La circonstance invoquée par le requérant que le port de la
ceinture de sécurité pourrait avoir pour effet, dans des cas
exceptionnels, d’aggraver les conséquences d’un accident, n’est
pas de nature à entacher la mesure d’illégalité dès lors que le
port de la ceinture accroît globalement, dans une forte
proportion, la protection des conducteurs et passagers des
véhicules automobiles.
POUVOIR TEMPOREL ET POUVOIR SPIRITUEL
Cf. Morale*, Pouvoir*, Pouvoir politique*, Séparation des pouvoirs*.
Voir : Jean-Paul Doucet, « La protection de la Société », n° II-I-102, p.330
Voir : Les arrêts d’interdiction des jésuites en France sous Louis XV
En tête des applications du principe de la Séparation des pouvoirs* figure la distinction du pouvoir temporel et du
pouvoir spirituel : le premier est chargé d’assurer la vie, la sécurité et la prospérité du corps social ; le second a pour mission de
contribuer au progrès de l’humanité et au salut des individus.
- L’un travaille dans le temps présent, et doit faire face aux difficultés matérielles comme aux conflits humains ; l’autre œuvre hors du
temps, et s’attache aux problèmes moraux et religieux. Par suite, selon les circonstances, les simples particuliers trouveront appui, tantôt auprès de
l’un, tantôt auprès de l’autre. Rendez à César ce qui relève de César, a dit le Christ ; et à Dieu ce qui appartient à Dieu.
Cette maxime constitue le fondement des sociétés libérales.
Léon XIII (Encyclique de 1885) : Dieu a ainsi partagé les soucis pour le genre humain en deux pouvoirs, le spirituel et le temporel. Il a placé le pouvoir spirituel pour gouverner les affaires divines, le pouvoir temporel pour s’occuper des affaires humaines. Chacun des deux pouvoirs est en son genre le pouvoir souverain. Chacune des deux puissances a ses limites propres, fixées par la nature et leur objet spécial et immédiat ; si bien que chacun des deux pouvoirs est comme entouré d’un rayon approprié, où il évolue librement et de façon autonome.
Bautain (Philosophie des lois) : Depuis le Christ, César a été distingué de Dieu ; ce fut un progrès immense, un bienfait incomparable, parce que César voulait se faire Dieu, et qu’il a toujours tendance à le devenir.
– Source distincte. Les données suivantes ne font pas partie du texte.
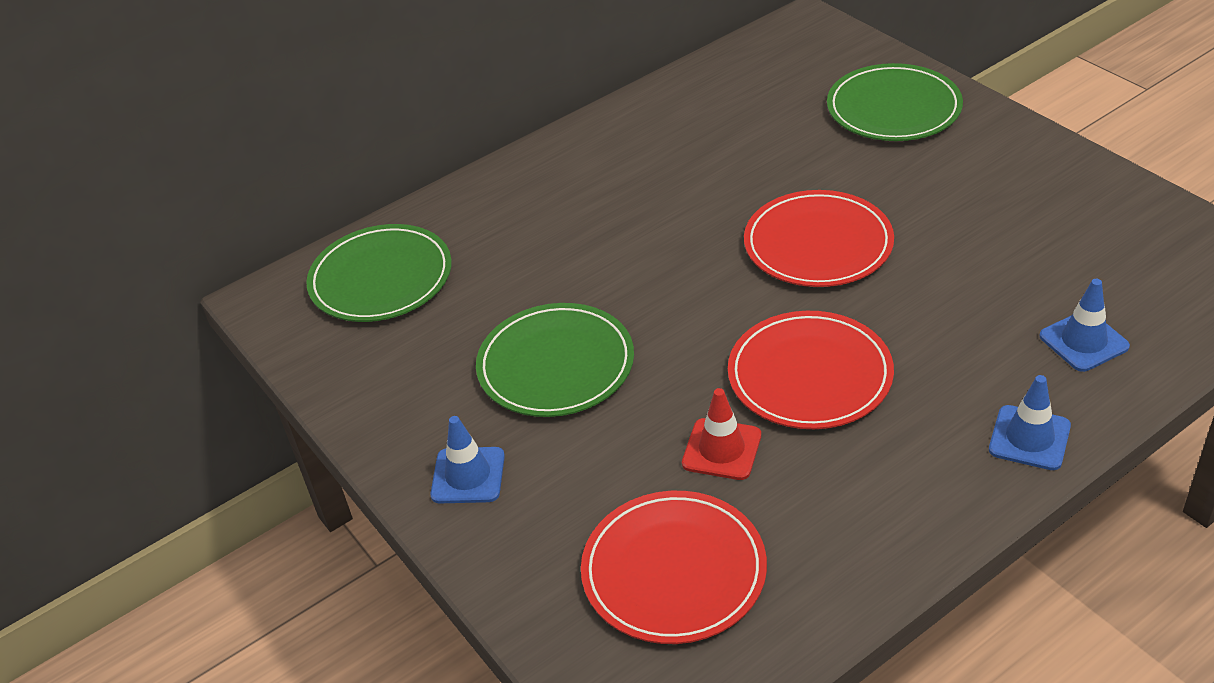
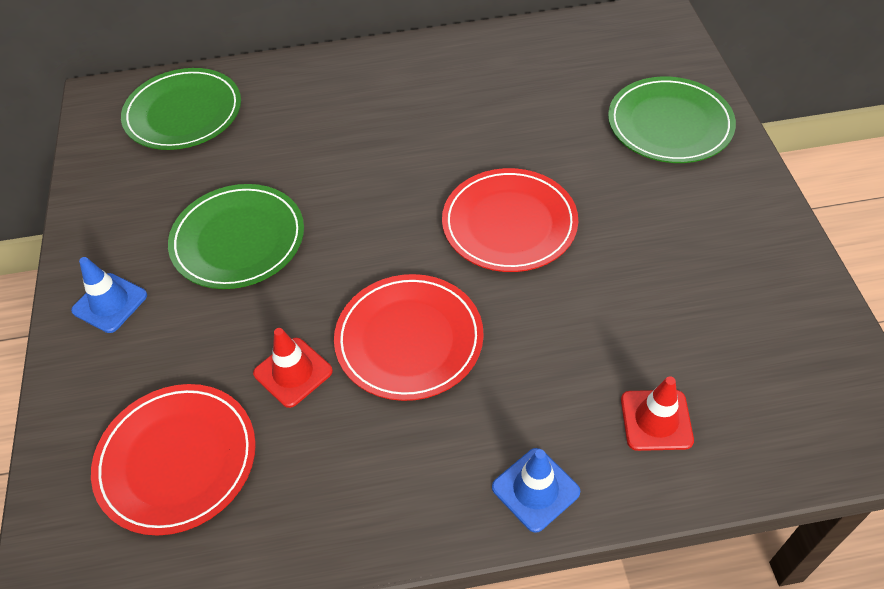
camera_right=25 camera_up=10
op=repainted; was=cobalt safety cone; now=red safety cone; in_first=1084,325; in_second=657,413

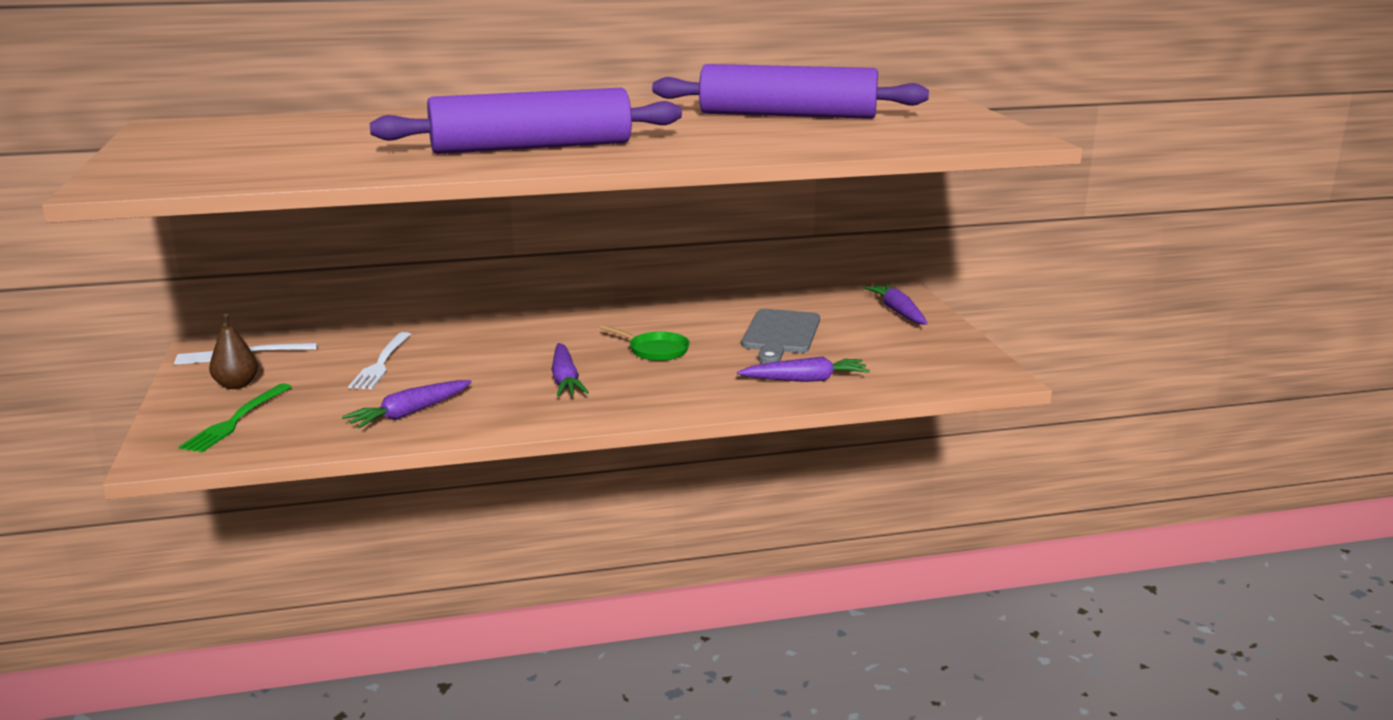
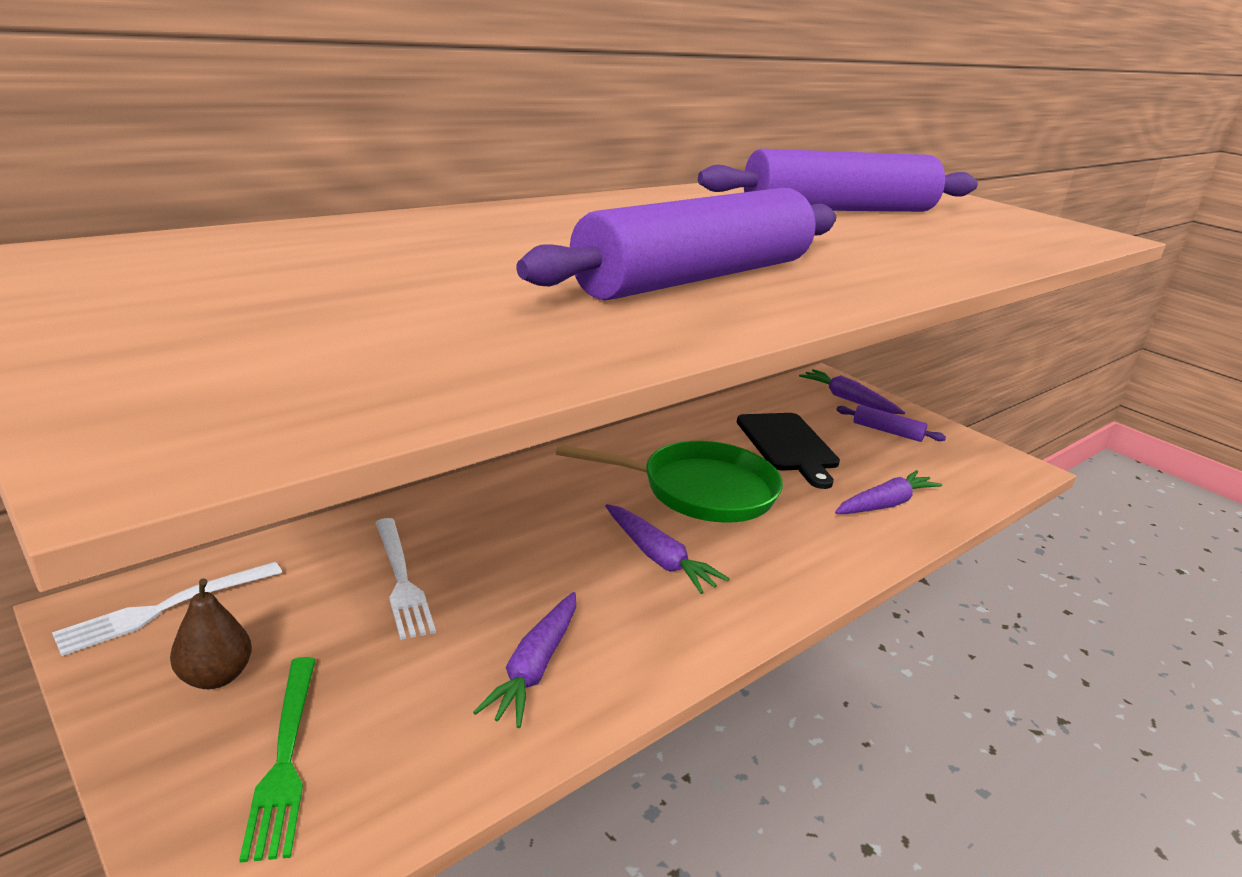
camera_right=-30 camera_up=5
op=scaled; was=green skillet; in_first=645,343; in_second=669,482; ratio=1.94
op=repainted; was=grey cutting board; now=black cutting board; in_first=781,336; in_second=788,451
op=new; now=royal purple pastry roller; in_second=891,423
C’est donc une grande idée, l’idée la plus favorable à la liberté et à la dignité humaine, que d’avoir opposé une puissance indépendante à celle de César, et une puissance d’une toute autre nature : la puissance de l’esprit, de la lumière, de la science, de la vérité, la puissance de l’autorité purement morale… On ne sait pas assez tout ce que la puissance spirituelle a fait pour sauvegarder la dignité et la liberté des hommes, qui ont trouvé en elle un refuge contre la violence. Elle est toujours là pour soutenir l’affirmation désintéressée de la vérité et de la justice. La dignité humaine ne peut plus être foulée aux pieds impunément par le pouvoir temporel, et partout où il opprime les hommes, et cherche à les dégrader, il y a une voix qui réclame, pour annoncer ce qui est bien, ce qui est vrai.
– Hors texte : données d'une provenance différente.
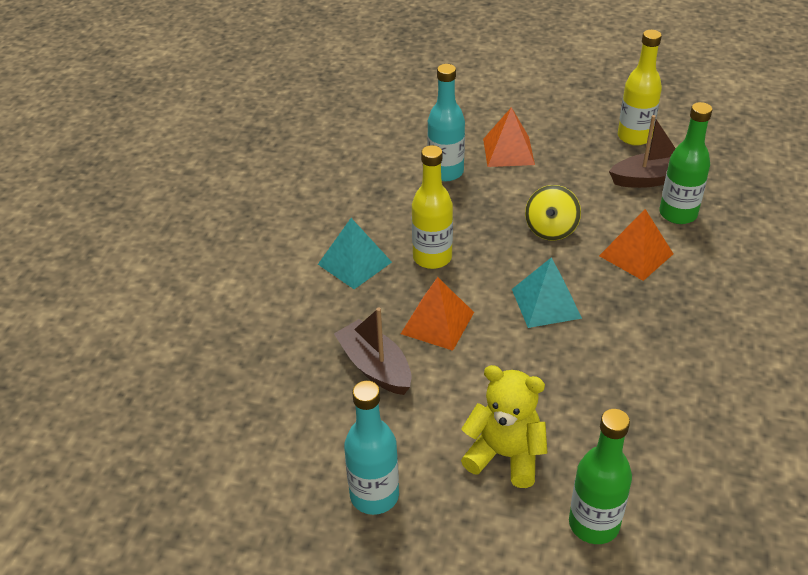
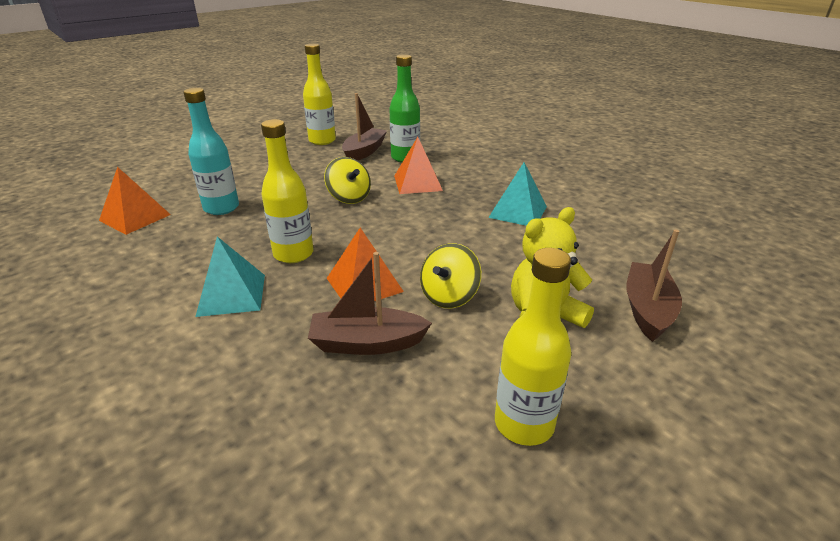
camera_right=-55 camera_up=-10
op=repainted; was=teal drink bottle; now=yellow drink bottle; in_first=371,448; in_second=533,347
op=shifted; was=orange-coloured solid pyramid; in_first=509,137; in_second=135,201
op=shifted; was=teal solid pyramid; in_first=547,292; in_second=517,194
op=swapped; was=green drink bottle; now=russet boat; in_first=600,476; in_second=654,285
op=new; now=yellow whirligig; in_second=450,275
TS Eliot (Meurtre dans la cathédrale) : Le pouvoir temporel, c’est bâtir un monde viable… rabaisser les grands et protéger les petits, désarmer le bandit et renforcer les lois, régner pour faire triompher la bonne cause, dispenser la justice également pour tous.
Lettre de la Légion Thébéenne (chrétienne) à l’Empereur Maximin qui voulaient la forcer à sacrifier aux Dieux païens : Nous sommes vos soldats, mais nous sommes en même temps serviteurs de Dieu. Nous ne pouvons suivre vos ordres quand ils sont contraires aux siens, ni renoncer à notre Dieu, notre créateur et notre maître, et qui est aussi le vôtre, que vous le vouliez ou non. Tant qu’on ne nous demandera rien qui soit capable de l’offenser, nous obéirons comme nous avons fait jusqu’à présent ; autrement c’est à lui que nous obéirons plutôt qu’à vous. Mais c’est lui seul que nous vous préférons ; car ce serait vous faire outrage que de vous préférer tout autre.
- La confusion des pouvoirs temporel et spirituel ne peut que conduire à un régime totalitaire, soit théocratique ou idéologique ignorant la liberté de conscience, soit purement intéressé bafouant la dignité de la personne humaine.
Décret du 18 floréal an II (7 mai 1794), pris en pleine Terreur : Le peuple français reconnaît l’existence de l’Être Suprême et de l’immortalité de l’âme.